Error Output (When using cluster.adapt()):
(Some initial tasks might succeed)

1
1
... (more successes) ...

(Then errors appear in the client script)

ERROR processing future <Future: status=error, key=simple_task-...>: KilledWorker("Attempted to run task 'simple_task-...' on 4 different workers, but all those workers died while trying to run it. The last worker that attempt to run the task was tcp://<worker-ip>:<port>. Inspecting worker logs is often a good next step...")
Shutting down...
Client and cluster closed.

Scheduler Logs show:

... - distributed.scheduler - ERROR - Task simple_task-... marked as failed because X workers died while trying to run it

Worker Logs (dask_worker_logs/dask-adaptive-test_*.err or *.out):
*slurmstepd-hsim-s49a12: error: *** JOB 58688261 ON hsim-s49a12 CANCELLED AT 2025-04-28T12:08:29 ***
slurmstepd-hsim-s74b18: error: *** JOB 60560569 ON hsim-s74b18 CANCELLED AT 2025-04-28T12:08:33 ***
slurmstepd-hsim-s74b18: error: *** JOB 60560651 ON hsim-s74b18 CANCELLED AT 2025-04-28T12:08:37 ***
slurmstepd-hsim-s73b18: error: *** JOB 60560685 ON hsim-s73b18 CANCELLED AT 2025-04-28T12:08:41 ***
slurmstepd-hsim-s69b3: error: *** JOB 60560182 ON hsim-s69b3 CANCELLED AT 2025-04-28T12:08:17 ***
slurmstepd-hsim-s45a20: error: *** JOB 58719358 ON hsim-s45a20 CANCELLED AT 2025-04-28T12:08:17 ***
slurmstepd-hsim-s62a8: error: *** JOB 58719524 ON hsim-s62a8 CANCELLED AT 2025-04-28T12:08:21 ***
slurmstepd-hsim-s58a15: error: *** JOB 58586616 ON hsim-s58a15 CANCELLED AT 2025-04-28T12:08:25 ****
Observations & Question:

  • The KilledWorker error suggests the worker processes are terminating unexpectedly.
  • Given that fixed scaling (cluster.scale()) works, the issue seems related to the dynamics of adaptive scaling. Perhaps the rapid concurrent startup of many workers/jobs via adapt() triggers resource limits (memory spikes, network filesystem contention during environment setup, scheduler load?) that aren’t hit with a more gradual fixed scaling.
  • The memory per worker (25GB / 3 processes ≈ 8.3GB) might be tight, but it seems sufficient when workers are started via scale().
  • I also see RuntimeWarning: coroutine 'AsyncDaskSLURMJob._close_job' was never awaited warnings, but these often seem unrelated to the core KilledWorker problem.
    Has anyone encountered similar issues where adapt() causes instability while scale() is fine? What specific aspects of adaptive scaling might trigger worker failures (like OOM kills) that wouldn’t happen with fixed scaling? Any tips on further debugging this?
    Environment:
  • dask: 2025.3.0
  • distributed: 2025.3.0
  • dask-jobqueue: 0.9.0
  • Python: 3.10.12
  • OS: Linux
    Thanks for any insights!

Hi @Rama_Krishna_Reddy, welcome to Dask community!

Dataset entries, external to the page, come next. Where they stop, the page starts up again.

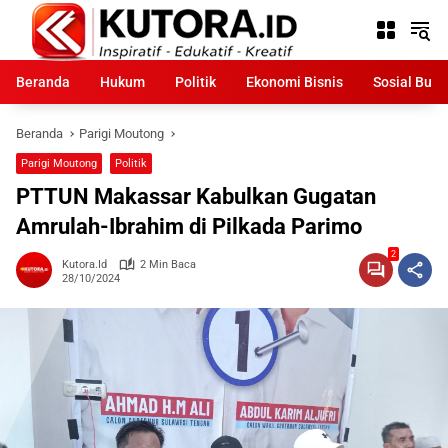
Langsung
ke
konten
Beranda
Hukum
Politik
Ekonomi Bisnis
Sosial Bud
Beranda
Parigi Moutong
Parigi Moutong
Politik
PTTUN Makassar Kabulkan Gugatan
Amrulah-Ibrahim di Pilkada Parimo
2
Kutora.id
2 Min Baca
28/10/2024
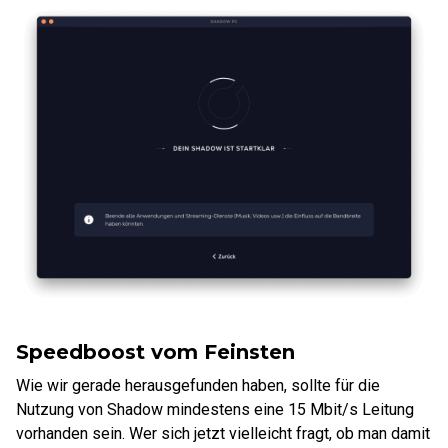
Speedboost vom Feinsten
Wie wir gerade herausgefunden haben, sollte für die
Nutzung von Shadow mindestens eine 15 Mbit/s Leitung
vorhanden sein. Wer sich jetzt vielleicht fragt, ob man damit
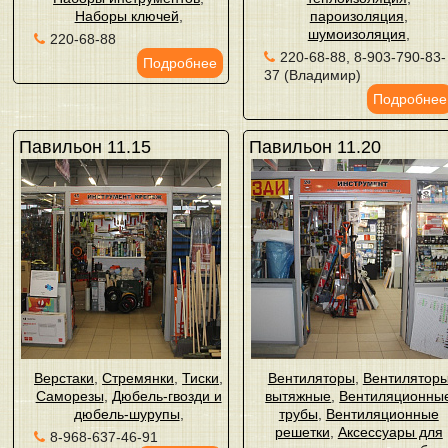
Наборы ключей
,
пароизоляция
,
шумоизоляция
,
220-68-88
220-68-88, 8-903-790-83-
Подробнее
37 (Владимир)
Подробнее
Павильон 11.15
Павильон 11.20
Верстаки
,
Стремянки
,
Тиски
,
Вентиляторы
,
Вентилятор
Саморезы
,
Дюбель-гвозди и
вытяжные
,
Вентиляционны
дюбель-шурупы
,
трубы
,
Вентиляционные
решетки
,
Аксессуары для
8-968-637-46-91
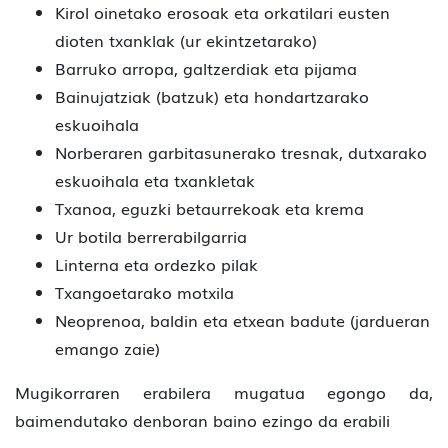
Kirol oinetako erosoak eta orkatilari eusten
dioten txanklak (ur ekintzetarako)
Barruko arropa, galtzerdiak eta pijama
Bainujatziak (batzuk) eta hondartzarako
eskuoihala
Norberaren garbitasunerako tresnak, dutxarako
eskuoihala eta txankletak
Txanoa, eguzki betaurrekoak eta krema
Ur botila berrerabilgarria
Linterna eta ordezko pilak
Txangoetarako motxila
Neoprenoa, baldin eta etxean badute (jardueran
emango zaie)
Mugikorraren erabilera mugatua egongo da,
baimendutako denboran baino ezingo da erabili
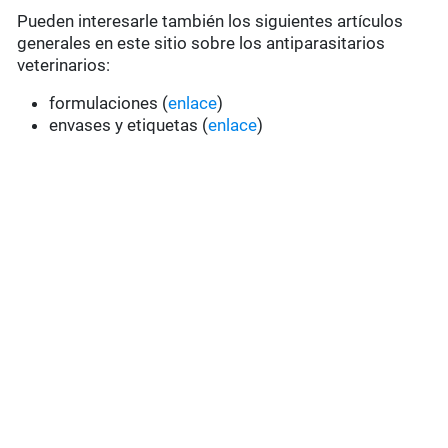
Pueden interesarle también los siguientes artículos
generales en este sitio sobre los antiparasitarios
veterinarios:
formulaciones (
enlace
)
envases y etiquetas (
enlace
)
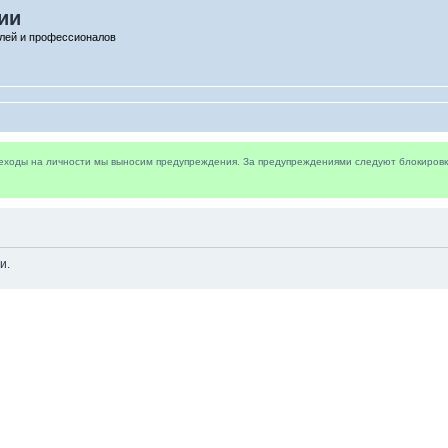
ии
лей и профессионалов
реходы на личности мы выносим предупреждения. За предупреждениями следуют блокировки 
и.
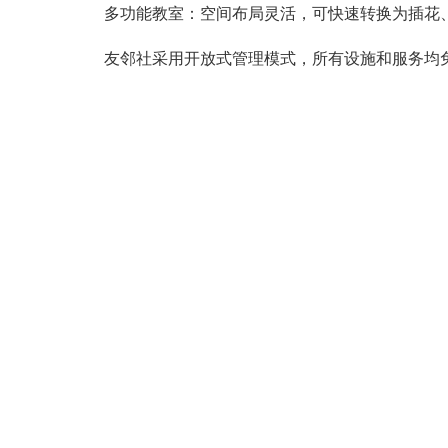
多功能教室：空间布局灵活，可快速转换为插花
友邻社采用开放式管理模式，所有设施和服务均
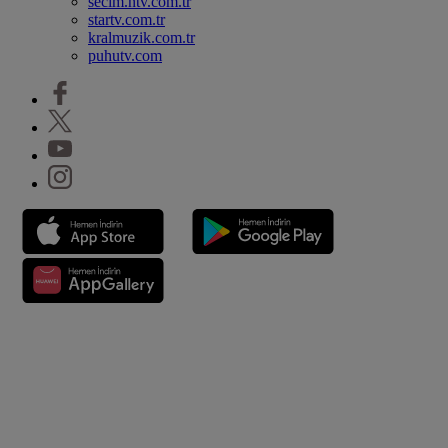
secim.ntv.com.tr
startv.com.tr
kralmuzik.com.tr
puhutv.com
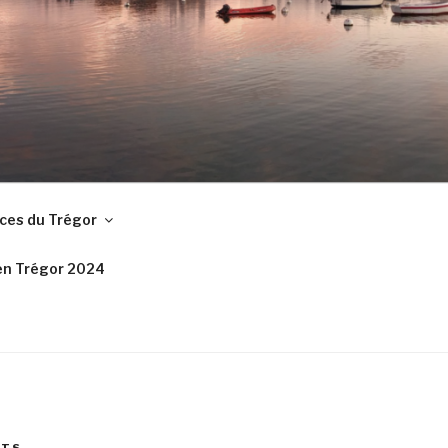
ces du Trégor
en Trégor 2024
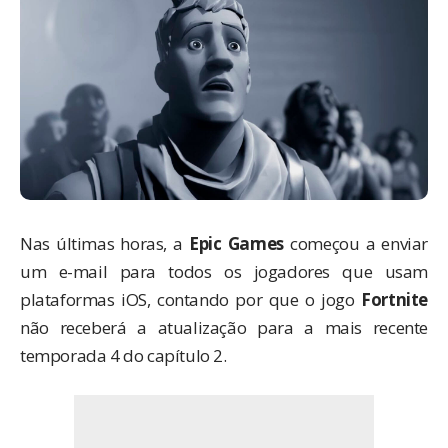
Nas últimas horas, a
Epic Games
começou a enviar
um e-mail para todos os jogadores que usam
plataformas
iOS
, contando por que o jogo
Fortnite
não receberá a atualização para a mais recente
temporada 4 do capítulo 2.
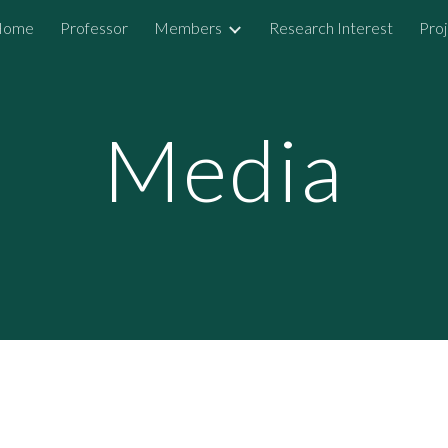
Home
Professor
Members
Research Interest
Proj
ip to main content
Skip to navigat
Media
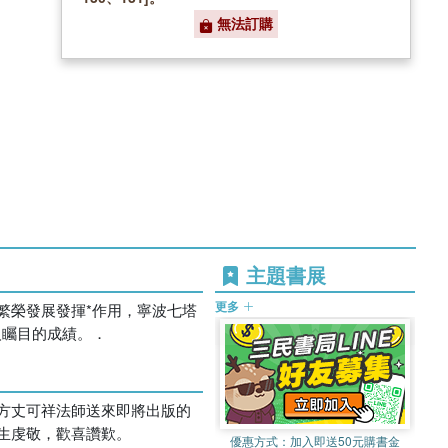
無法訂購
主題書展
更多
繁榮發展發揮*作用，寧波七塔
人矚目的成績。．
方丈可祥法師送來即將出版的
生虔敬，歡喜讚歎。
優惠方式：
加入即送50元購書金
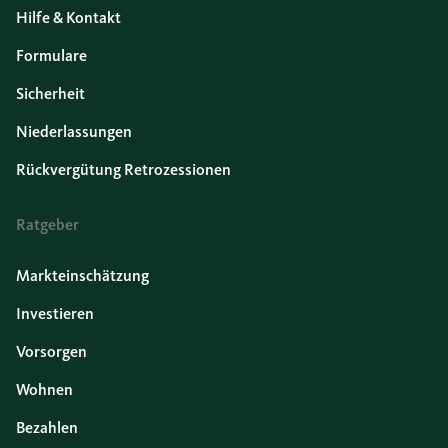
Hilfe & Kontakt
Formulare
Sicherheit
Niederlassungen
Rückvergütung Retrozessionen
Ratgeber
Markteinschätzung
Investieren
Vorsorgen
Wohnen
Bezahlen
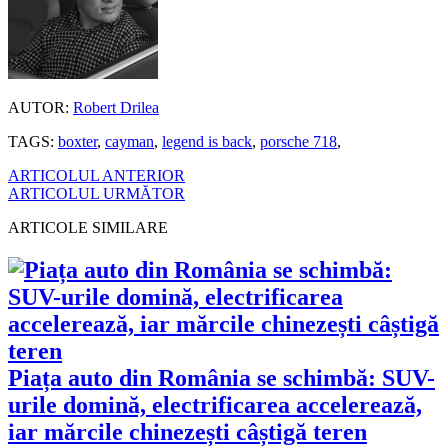
AUTOR:
Robert Drilea
TAGS:
boxter
,
cayman
,
legend is back
,
porsche 718
,
ARTICOLUL ANTERIOR
ARTICOLUL URMĂTOR
ARTICOLE SIMILARE
Piața auto din România se schimbă: SUV-
urile domină, electrificarea accelerează,
iar mărcile chinezești câștigă teren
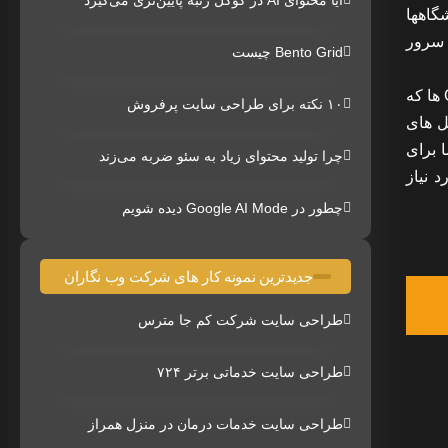
آیا محتوای AI در گوگل رتبه پایین‌تری می‌گیرد
شگاهها
اده می کند و در وب سرور
Bento Grid چیست
به طور کلی وردپرس یک نرم افزار تحت وب متن باز (open source) می باشد که در دسته ی سیستم های مدیریت محتوا یا همان CMS ها که
۱۰ نکته برای طراحی سایت پرفروش
ایل های
 برای
چرا تولید محتوای زیاد به سئو ضربه می‌زند
 نیاز
چطور در Google AI Mode دیده شویم
جدیدترین نمونه کار های شرکت وب نگاران
طراحی سایت شرکت کم جا مترس
طراحی سایت خدماتی برتر ۷۲۴
طراحی سایت خدمات درمان در منزل همراز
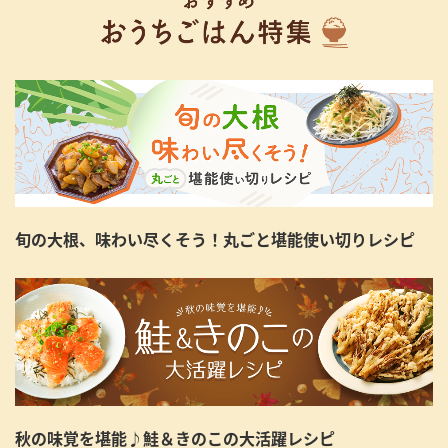
旬の大根、味わい尽くそう！丸ごと堪能使い切りレシピ
秋の味覚を堪能♪鮭＆きのこの大活躍レシピ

Looking at your basic example, I’m not sure of what could be killing the jobs and making your workflow fail. I guess we probably need more logs if you canf ind them:

  • Scheduler/Client logs showing how adaptive behavior is scalling jobs up and down,
  • Worker logs to see what happen and the stack trace of a single task failure.

I don’t think this should be an issue: your toy example doesn’t need many resources, and standard scaling is also submitting a lot of jobs at the beginning.

Well, it doesn’t seem tight to me, especially considering your tasks.

There are issues with adaptive scaling, it’s hard to get right, but it should work fine with this simple example.